Ого! Куча жвачек, конфет в красивых обёртках, какие-то круглые конфеты на палках «Спура-Спурс», несколько пар спортивных носков и несколько труселей на маленьких вешалочках.

— Маш, а трусишки-то зачем?

— Ой, блять, смутился, как девочка, — заржала Мадонна, — Ты ж мальчик большой, а в твоих семейниках только на похороны генеральных секретарей ходить.

— Чего? — не понял я суть Машкиных размышлений.
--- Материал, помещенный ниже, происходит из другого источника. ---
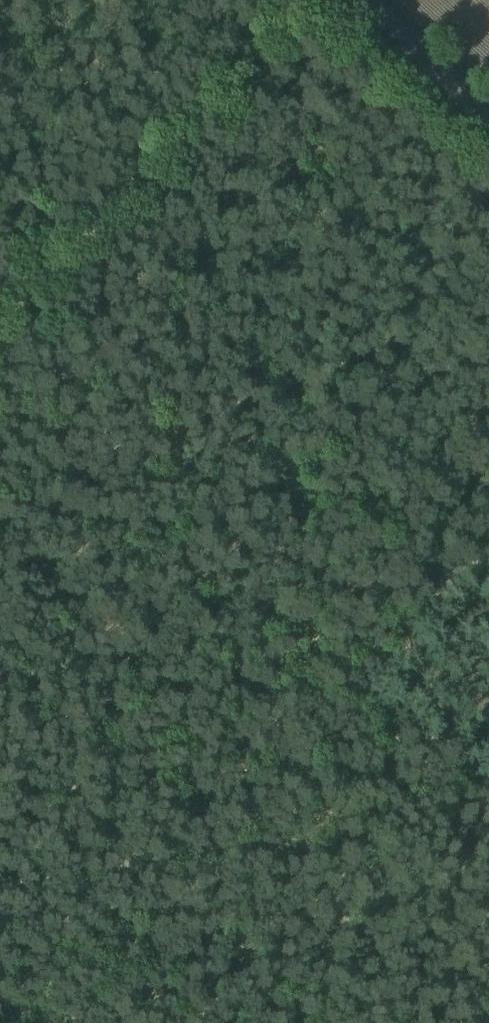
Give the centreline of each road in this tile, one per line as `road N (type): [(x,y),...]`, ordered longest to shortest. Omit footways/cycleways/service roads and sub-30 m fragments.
road 1 (track): [(363,669),(40,1022)]
road 2 (track): [(0,383),(363,669)]
road 3 (track): [(283,0),(0,319)]
road 4 (unclassified): [(488,107),(369,0)]
road 5 (track): [(363,669),(488,768)]

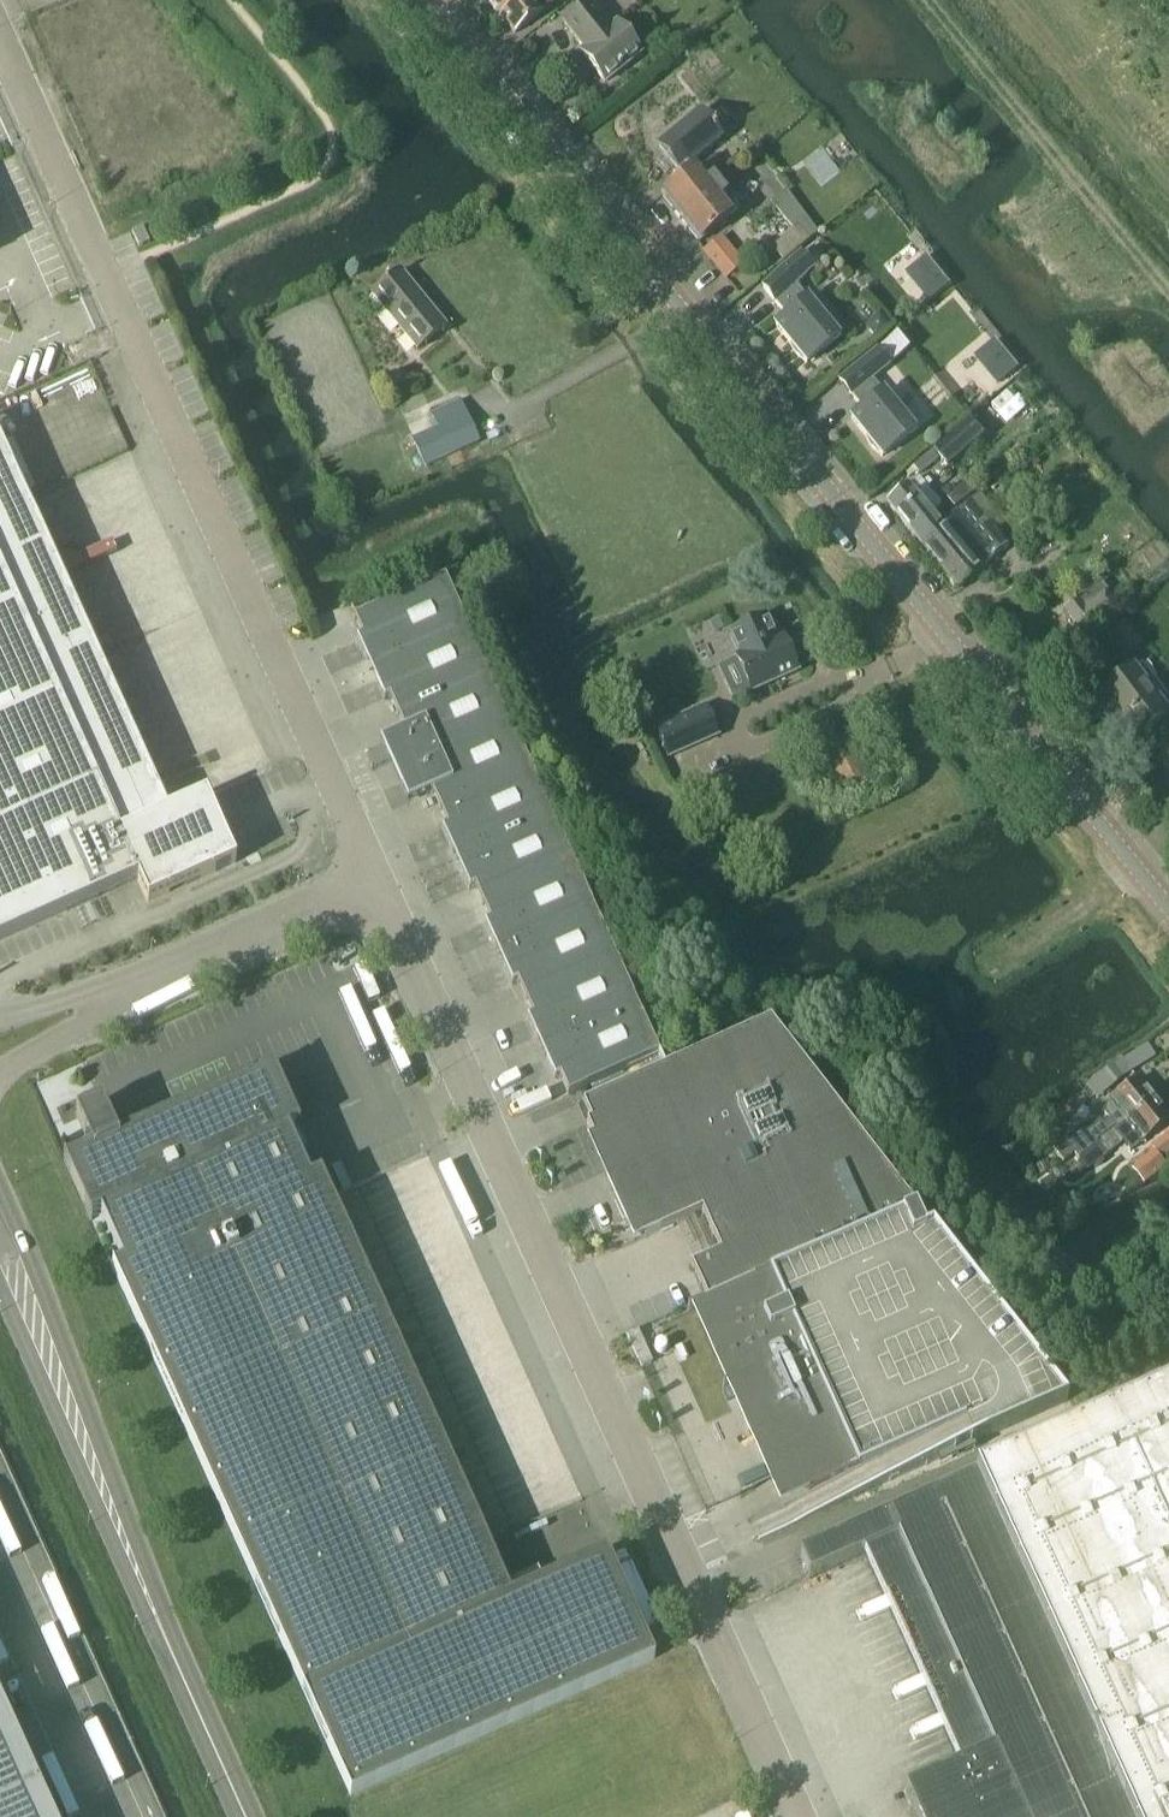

— Ну ты дебилушка. Завлекёшь в свои польские сети кубанскую молодушку, как скинешь трикушки, а у тебя вместо семейников французское бельишко, вот тут она и задушит тебя между сиськов! Или ты подштанники предпочитаешь? — заржала уже в голос Машка.

— А чё? Батя со склада из части приносил — клёвые, в них зимой нормально ходить, — не понял я.

— Ой, дебиииил!!! — завопила Мадонна и принялась щипать меня за жопу, приговаривая, — Ты чё такой тупой, ты чё такой тупой?!

— Витяяя, забери свою бабу!!! — заорал я в ужасе.

***

Мадонна с Витьком уехали, прихватив бутылочку свежего «мятного». Я сидел в раздумьях и в новом французском «плавнике» на лавочке возле мангала. Я даже себя из шланга водой окатил. Хорошо! А вот теперь думаю — ехать сейчас вечером в Архипку или с утра? Лучше всё-таки, наверное, вечером. В каморке я нормально высплюсь, а то с утра вставать ни свет ни заря.

Опять кто-то засигналил на улице. Но по звуку вроде «Чижик» Воробья!

Как так-то? Он же от меня три часа назад на незаведенном мотоцикле уезжал?

Действительно, это был Колёк и в дупель трезвый!

— Андж, ты не помнишь, что сегодня было, а? — жалобно спросил он меня. Странно, от него даже перегаром не несло.

— Чего было? — включил я дурака.

— Ну, я к тебе заехал... Помню, в летнице сидели, что-то пил и всё... Очнулся дома на диване в саду под черешней. Голова не болит, сушняка нет, а ничего не помню, хоть убей!